Texte source
--------------------------------
L’adoubement : quel est le symbolisme de cette pratique ? A quoi l’adoubement renvoie-t-il ? Voici une planche maçonnique au 1er degré.
Le désir de frapper à la porte du Temple part de l’intuition qu’un nouveau monde est possible, supérieur à l’état profane. L’individu profane veut s’améliorer, trouver son Être véritable et libérer son potentiel.
Ceci est rendu possible par la cérémonie de l’adoubement, lorsque le Vénérable Maître touche le néophyte avec l’épée flamboyante. Le feu sacré est transmis au néophyte. À cet instant, le néophyte devient pleinement frère de l’atelier.
Dans le Conte du Graal, Perceval désire ardemment être adoubé. Il se laisse guider par son ambition. Le jeune homme, qui manque d’éducation, entre à cheval dans la salle du trône et exige du roi qu’il l’adoube immédiatement. Le roi n’accède pas à sa requête. Sa préoccupation est ailleurs : il est déprimé car il vient d’être outragé par le chevalier Vermeil qui a volé sa coupe d’or.
Le jeune Perceval décide de venger le roi et de défier le chevalier Vermeil. N’écoutant que son courage, il va à la rencontre du voleur, lui fait face et le menace. Soudainement, il surprend son adversaire et lance son javelot : « Avant qu’il y prenne garde ou qu’il n’ait rien vu ou entendu, le coup a traversé l’œil du chevalier et atteint le cerveau. Le sang et la cervelle jaillissent par la nuque. La douleur le fait défaillir. Il tombe à la renverse et gît tout à plat ».
C’est ainsi que Perceval, vainqueur du combat, s’empare des armes de son ennemi et rend sa coupe au roi. Perceval signifie « celui qui perce la vallée ».
Le jour de notre initiation s’exprime aussi par une pulsion brutale, désinhibée. Nous avons frappé un grand coup à la porte du Temple, en profane. Nous avons interrompu les travaux et puis nous avons pénétré dans le Temple. Tout commence à la colonne B, Boaz, « en force ». Cette volonté brute demande à être maîtrisée, réorientée par la cérémonie de l’adoubement.
Entrons plus avant dans le symbolisme de l’adoubement à travers cette planche maçonnique au 1er degré.
Origine et symbolisme du rituel d’adoubement
Le mot « adouber » dérive du bas latin adobare, qui signifie équiper ou préparer. Un homme adoubé est un guerrier en armes.
--------------------------------
Liste des consignes
A. Indiquez si chacune des affirmations suivantes concorde avec le texte sur l’adoubement : (i) le roi accepte d’adouber Perceval sur-le-champ ; (ii) le mot « adouber » vient du bas latin ; (iii) après le combat, Perceval rend sa coupe au roi. Répondez par oui ou non, en citant mot pour mot le passage décisif.
B. Citez, s’il vous plaît, le passage du texte sur l’adoubement qui s’ouvre sur les mots contenant « Origine et symbolisme » et se termine par « guerrier en armes. ».
Ce matériel n’est pas utile pour répondre.

Matériel fourni
--------------------------------
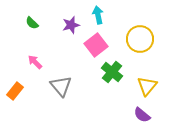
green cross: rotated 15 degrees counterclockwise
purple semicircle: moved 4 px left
--------------------------------
Réponses attendues
A.
(i) Non : « Le roi n’accède pas à sa requête. »
(ii) Oui : « Le mot « adouber » dérive du bas latin adobare »
(iii) Oui : « s’empare des armes de son ennemi et rend sa coupe au roi »

B.
Origine et symbolisme du rituel d’adoubement
Le mot « adouber » dérive du bas latin adobare, qui signifie équiper ou préparer. Un homme adoubé est un guerrier en armes.